Sappiamo che lo sviluppo demografico si è incrementato notevolmente. La popolazione della Cina odierna equivale a quella di tutto il mondo a inizio xx secolo. Abbiamo un paradosso: siamo dotati di tutti gli strumenti utili a darci un’idea unitaria del mondo, ma il divario tra i più ricchi dei ricchi e i più poveri dei poveri continua  a crescere. Vale anche nella sfera culturale. Non abbiamo saputo fronteggiare la crescita demografica e il risultato sono forme di violenza che spuntano ovunque. I regimi dittatoriali convivono con il mercato liberista. Secondo Augè stiamo vivendo la fine della preistoria dell’umanità planetaria.
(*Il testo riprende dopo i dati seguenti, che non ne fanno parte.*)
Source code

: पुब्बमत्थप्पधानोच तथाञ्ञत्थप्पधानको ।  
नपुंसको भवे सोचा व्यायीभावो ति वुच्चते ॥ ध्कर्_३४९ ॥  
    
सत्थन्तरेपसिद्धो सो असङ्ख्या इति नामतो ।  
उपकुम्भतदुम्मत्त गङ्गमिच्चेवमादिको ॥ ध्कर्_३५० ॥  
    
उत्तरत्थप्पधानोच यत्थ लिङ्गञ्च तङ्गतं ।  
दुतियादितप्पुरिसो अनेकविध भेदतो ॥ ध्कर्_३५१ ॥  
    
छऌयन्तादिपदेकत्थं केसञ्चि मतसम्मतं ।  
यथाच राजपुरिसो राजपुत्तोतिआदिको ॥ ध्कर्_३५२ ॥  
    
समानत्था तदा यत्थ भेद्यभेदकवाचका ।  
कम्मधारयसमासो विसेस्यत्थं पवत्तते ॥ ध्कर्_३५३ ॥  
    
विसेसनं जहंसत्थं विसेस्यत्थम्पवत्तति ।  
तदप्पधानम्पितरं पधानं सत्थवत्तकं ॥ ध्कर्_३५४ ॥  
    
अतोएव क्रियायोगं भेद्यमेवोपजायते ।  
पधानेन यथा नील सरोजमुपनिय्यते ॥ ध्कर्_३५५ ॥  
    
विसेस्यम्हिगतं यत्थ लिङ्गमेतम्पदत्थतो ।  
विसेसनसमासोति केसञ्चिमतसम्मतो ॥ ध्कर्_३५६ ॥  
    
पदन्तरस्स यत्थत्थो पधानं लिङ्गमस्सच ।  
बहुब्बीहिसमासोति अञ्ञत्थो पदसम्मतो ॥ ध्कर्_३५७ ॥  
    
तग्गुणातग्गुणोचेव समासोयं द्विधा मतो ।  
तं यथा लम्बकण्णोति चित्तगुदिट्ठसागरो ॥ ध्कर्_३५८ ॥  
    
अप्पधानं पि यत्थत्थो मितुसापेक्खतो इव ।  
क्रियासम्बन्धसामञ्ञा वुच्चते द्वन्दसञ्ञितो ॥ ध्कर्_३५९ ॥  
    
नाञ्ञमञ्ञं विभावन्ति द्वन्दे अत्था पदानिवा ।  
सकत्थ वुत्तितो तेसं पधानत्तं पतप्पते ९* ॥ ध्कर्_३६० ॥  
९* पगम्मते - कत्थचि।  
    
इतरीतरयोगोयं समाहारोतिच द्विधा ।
A titolo simbolico cita i progetti di turismo spaziale. Non propongono una veduta sul mare o sui monti, ma sul pianeta terra. Turisti abbienti si prenotano un posto per contemplare il pianeta da un’altitudine di un centinaio di chilometri. Allora, agli occhi di questi turisti che scopriranno il pianeta terra senza televisione la nostra terrà apparirà come luogo o non luogo? L’antropologo propone di ribaltare la domanda. Cosa rappresenteranno questi turisti agli occhi di altri? Faranno parte dell’oligarchia dei possidenti, per i quali il pianeta sarà un luogo che potranno percorrere in ogni luogo e sul quale realizzare ogni relazione. Si troveranno dalla parte del contesto. I non luoghi sono il contesto di ogni luogo oggi. Tra la necessità del luogo e questa contestualizzazione, le nostre metropoli sono città mondo sulle quali si possono leggere disuguaglianze sociali. Queste città mondo hanno come contesto il mondo città, ovvero il mondo come insieme di città. Oggi qualsiasi tentativo di fare luogo si colloca in questo contesto. Sarà arduo il cammino per passare dai luoghi di ieri a questi luoghi planetari. Un mondo che arriverà ma dovrà trovare nel dolore e nelle contraddizioni la sua cultura e la sua etica.

Ecco perché lungi dal parlare di fine della storia dobbiamo considerare che ora la storia comincia, conclude.